Task directions:
Leaving the pictures aside, return all of the data below exactly.

Recorded data:
──────────────────────────────
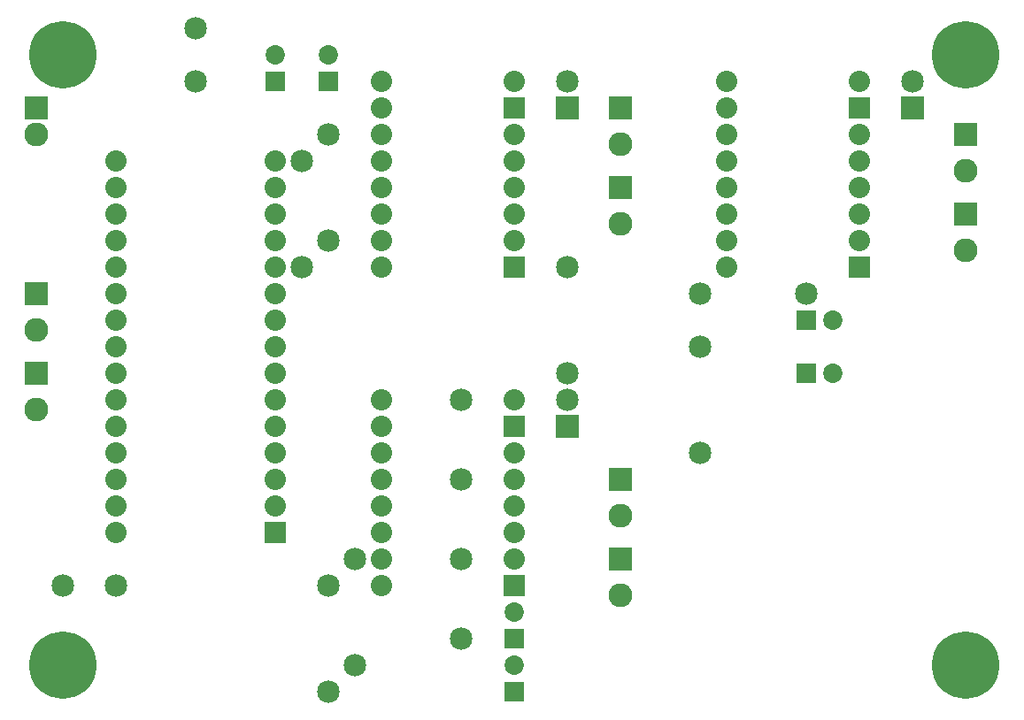
<source format=gbs>
G04 MADE WITH FRITZING*
G04 WWW.FRITZING.ORG*
G04 DOUBLE SIDED*
G04 HOLES PLATED*
G04 CONTOUR ON CENTER OF CONTOUR VECTOR*
%ASAXBY*%
%FSLAX23Y23*%
%MOIN*%
%OFA0B0*%
%SFA1.0B1.0*%
%ADD10C,0.085000*%
%ADD11C,0.072992*%
%ADD12C,0.080000*%
%ADD13C,0.090000*%
%ADD14C,0.254094*%
%ADD15R,0.072992X0.072992*%
%ADD16R,0.079972X0.080000*%
%ADD17R,0.080000X0.080000*%
%ADD18R,0.090000X0.090000*%
%ADD19R,0.085000X0.085000*%
%LNMASK0*%
G90*
G70*
G54D10*
X253Y531D03*
X453Y531D03*
X1353Y231D03*
X1353Y631D03*
X1353Y231D03*
X1353Y631D03*
X1253Y1831D03*
X1253Y2231D03*
X1253Y1831D03*
X1253Y2231D03*
X3053Y1631D03*
X2653Y1631D03*
X3053Y1631D03*
X2653Y1631D03*
G54D11*
X3054Y1531D03*
X3153Y1531D03*
X3054Y1531D03*
X3153Y1531D03*
X1253Y2432D03*
X1253Y2531D03*
X1253Y2432D03*
X1253Y2531D03*
X1953Y332D03*
X1953Y431D03*
X1953Y332D03*
X1953Y431D03*
X3054Y1331D03*
X3153Y1331D03*
X3054Y1331D03*
X3153Y1331D03*
G54D10*
X2653Y1031D03*
X2653Y1431D03*
X2653Y1031D03*
X2653Y1431D03*
G54D11*
X1953Y132D03*
X1953Y231D03*
X1953Y132D03*
X1953Y231D03*
G54D10*
X1253Y131D03*
X1253Y531D03*
X1253Y131D03*
X1253Y531D03*
G54D11*
X1053Y2432D03*
X1053Y2531D03*
X1053Y2432D03*
X1053Y2531D03*
G54D10*
X1153Y1731D03*
X1153Y2131D03*
X1153Y1731D03*
X1153Y2131D03*
G54D12*
X1053Y731D03*
X1053Y831D03*
X1053Y931D03*
X1053Y1031D03*
X1053Y1131D03*
X1053Y1231D03*
X1053Y1331D03*
X1053Y1431D03*
X1053Y1531D03*
X1053Y1631D03*
X1053Y1731D03*
X1053Y1831D03*
X1053Y1931D03*
X1053Y2031D03*
X1053Y2131D03*
X453Y731D03*
X453Y831D03*
X453Y931D03*
X453Y1031D03*
X453Y1131D03*
X453Y1231D03*
X453Y1331D03*
X453Y1431D03*
X453Y1531D03*
X453Y1631D03*
X453Y1731D03*
X453Y1831D03*
X453Y1931D03*
X453Y2031D03*
X453Y2131D03*
X1453Y2431D03*
X1953Y2431D03*
X1453Y2331D03*
X1953Y2331D03*
X1453Y2231D03*
X1953Y2231D03*
X1453Y2131D03*
X1953Y2131D03*
X1453Y2031D03*
X1953Y2031D03*
X1453Y1931D03*
X1953Y1931D03*
X1453Y1831D03*
X1953Y1831D03*
X1453Y1731D03*
X1953Y1731D03*
X1453Y1231D03*
X1953Y1231D03*
X1453Y1131D03*
X1953Y1131D03*
X1453Y1031D03*
X1953Y1031D03*
X1453Y931D03*
X1953Y931D03*
X1453Y831D03*
X1953Y831D03*
X1453Y731D03*
X1953Y731D03*
X1453Y631D03*
X1953Y631D03*
X1453Y531D03*
X1953Y531D03*
X2753Y2430D03*
X3253Y2430D03*
X2753Y2330D03*
X3253Y2330D03*
X2753Y2230D03*
X3253Y2230D03*
X2753Y2130D03*
X3253Y2130D03*
X2753Y2030D03*
X3253Y2030D03*
X2753Y1930D03*
X3253Y1930D03*
X2753Y1830D03*
X3253Y1830D03*
X2753Y1730D03*
X3253Y1730D03*
G54D13*
X153Y2331D03*
X153Y2231D03*
G54D10*
X2153Y1331D03*
X2153Y1731D03*
G54D13*
X2353Y2331D03*
X2353Y2193D03*
X2353Y2031D03*
X2353Y1893D03*
X3653Y2231D03*
X3653Y2093D03*
X3653Y1931D03*
X3653Y1793D03*
G54D10*
X3453Y2331D03*
X3453Y2431D03*
X2153Y1131D03*
X2153Y1231D03*
X2153Y2331D03*
X2153Y2431D03*
G54D13*
X2353Y931D03*
X2353Y793D03*
X2353Y631D03*
X2353Y493D03*
G54D10*
X1753Y631D03*
X1753Y331D03*
X1753Y1231D03*
X1753Y931D03*
G54D13*
X153Y1631D03*
X153Y1493D03*
X153Y1331D03*
X153Y1193D03*
G54D14*
X3653Y231D03*
X253Y231D03*
X3653Y2531D03*
X253Y2531D03*
G54D10*
X753Y2631D03*
X753Y2431D03*
G54D15*
X3054Y1531D03*
X3054Y1531D03*
X1253Y2432D03*
X1253Y2432D03*
X1953Y332D03*
X1953Y332D03*
X3054Y1331D03*
X3054Y1331D03*
X1953Y132D03*
X1953Y132D03*
X1053Y2432D03*
X1053Y2432D03*
G54D16*
X1053Y731D03*
G54D17*
X1953Y1731D03*
X1953Y2331D03*
X1953Y531D03*
X1953Y1131D03*
X3253Y1730D03*
X3253Y2330D03*
G54D18*
X153Y2331D03*
X2353Y2331D03*
X2353Y2031D03*
X3653Y2231D03*
X3653Y1931D03*
G54D19*
X3453Y2331D03*
X2153Y1131D03*
X2153Y2331D03*
G54D18*
X2353Y931D03*
X2353Y631D03*
X153Y1631D03*
X153Y1331D03*
G04 End of Mask0*
M02*
</source>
──────────────────────────────
Exercise output:
<source format=gbs>
G04 MADE WITH FRITZING*
G04 WWW.FRITZING.ORG*
G04 DOUBLE SIDED*
G04 HOLES PLATED*
G04 CONTOUR ON CENTER OF CONTOUR VECTOR*
%ASAXBY*%
%FSLAX23Y23*%
%MOIN*%
%OFA0B0*%
%SFA1.0B1.0*%
%ADD10C,0.085000*%
%ADD11C,0.072992*%
%ADD12C,0.080000*%
%ADD13C,0.090000*%
%ADD14C,0.254094*%
%ADD15R,0.072992X0.072992*%
%ADD16R,0.079972X0.080000*%
%ADD17R,0.080000X0.080000*%
%ADD18R,0.090000X0.090000*%
%ADD19R,0.085000X0.085000*%
%LNMASK0*%
G90*
G70*
G54D10*
X253Y531D03*
X453Y531D03*
X1353Y231D03*
X1353Y631D03*
X1353Y231D03*
X1353Y631D03*
X1253Y1831D03*
X1253Y2231D03*
X1253Y1831D03*
X1253Y2231D03*
X3053Y1631D03*
X2653Y1631D03*
X3053Y1631D03*
X2653Y1631D03*
G54D11*
X3054Y1531D03*
X3153Y1531D03*
X3054Y1531D03*
X3153Y1531D03*
X1253Y2432D03*
X1253Y2531D03*
X1253Y2432D03*
X1253Y2531D03*
X1953Y332D03*
X1953Y431D03*
X1953Y332D03*
X1953Y431D03*
X3054Y1331D03*
X3153Y1331D03*
X3054Y1331D03*
X3153Y1331D03*
G54D10*
X2653Y1031D03*
X2653Y1431D03*
X2653Y1031D03*
X2653Y1431D03*
G54D11*
X1953Y132D03*
X1953Y231D03*
X1953Y132D03*
X1953Y231D03*
G54D10*
X1253Y131D03*
X1253Y531D03*
X1253Y131D03*
X1253Y531D03*
G54D11*
X1053Y2432D03*
X1053Y2531D03*
X1053Y2432D03*
X1053Y2531D03*
G54D10*
X1153Y1731D03*
X1153Y2131D03*
X1153Y1731D03*
X1153Y2131D03*
G54D12*
X1053Y731D03*
X1053Y831D03*
X1053Y931D03*
X1053Y1031D03*
X1053Y1131D03*
X1053Y1231D03*
X1053Y1331D03*
X1053Y1431D03*
X1053Y1531D03*
X1053Y1631D03*
X1053Y1731D03*
X1053Y1831D03*
X1053Y1931D03*
X1053Y2031D03*
X1053Y2131D03*
X453Y731D03*
X453Y831D03*
X453Y931D03*
X453Y1031D03*
X453Y1131D03*
X453Y1231D03*
X453Y1331D03*
X453Y1431D03*
X453Y1531D03*
X453Y1631D03*
X453Y1731D03*
X453Y1831D03*
X453Y1931D03*
X453Y2031D03*
X453Y2131D03*
X1453Y2431D03*
X1953Y2431D03*
X1453Y2331D03*
X1953Y2331D03*
X1453Y2231D03*
X1953Y2231D03*
X1453Y2131D03*
X1953Y2131D03*
X1453Y2031D03*
X1953Y2031D03*
X1453Y1931D03*
X1953Y1931D03*
X1453Y1831D03*
X1953Y1831D03*
X1453Y1731D03*
X1953Y1731D03*
X1453Y1231D03*
X1953Y1231D03*
X1453Y1131D03*
X1953Y1131D03*
X1453Y1031D03*
X1953Y1031D03*
X1453Y931D03*
X1953Y931D03*
X1453Y831D03*
X1953Y831D03*
X1453Y731D03*
X1953Y731D03*
X1453Y631D03*
X1953Y631D03*
X1453Y531D03*
X1953Y531D03*
X2753Y2430D03*
X3253Y2430D03*
X2753Y2330D03*
X3253Y2330D03*
X2753Y2230D03*
X3253Y2230D03*
X2753Y2130D03*
X3253Y2130D03*
X2753Y2030D03*
X3253Y2030D03*
X2753Y1930D03*
X3253Y1930D03*
X2753Y1830D03*
X3253Y1830D03*
X2753Y1730D03*
X3253Y1730D03*
G54D13*
X153Y2331D03*
X153Y2231D03*
G54D10*
X2153Y1331D03*
X2153Y1731D03*
G54D13*
X2353Y2331D03*
X2353Y2193D03*
X2353Y2031D03*
X2353Y1893D03*
X3653Y2231D03*
X3653Y2093D03*
X3653Y1931D03*
X3653Y1793D03*
G54D10*
X3453Y2331D03*
X3453Y2431D03*
X2153Y1131D03*
X2153Y1231D03*
X2153Y2331D03*
X2153Y2431D03*
G54D13*
X2353Y931D03*
X2353Y793D03*
X2353Y631D03*
X2353Y493D03*
G54D10*
X1753Y631D03*
X1753Y331D03*
X1753Y1231D03*
X1753Y931D03*
G54D13*
X153Y1631D03*
X153Y1493D03*
X153Y1331D03*
X153Y1193D03*
G54D14*
X3653Y231D03*
X253Y231D03*
X3653Y2531D03*
X253Y2531D03*
G54D10*
X753Y2631D03*
X753Y2431D03*
G54D15*
X3054Y1531D03*
X3054Y1531D03*
X1253Y2432D03*
X1253Y2432D03*
X1953Y332D03*
X1953Y332D03*
X3054Y1331D03*
X3054Y1331D03*
X1953Y132D03*
X1953Y132D03*
X1053Y2432D03*
X1053Y2432D03*
G54D16*
X1053Y731D03*
G54D17*
X1953Y1731D03*
X1953Y2331D03*
X1953Y531D03*
X1953Y1131D03*
X3253Y1730D03*
X3253Y2330D03*
G54D18*
X153Y2331D03*
X2353Y2331D03*
X2353Y2031D03*
X3653Y2231D03*
X3653Y1931D03*
G54D19*
X3453Y2331D03*
X2153Y1131D03*
X2153Y2331D03*
G54D18*
X2353Y931D03*
X2353Y631D03*
X153Y1631D03*
X153Y1331D03*
G04 End of Mask0*
M02*
</source>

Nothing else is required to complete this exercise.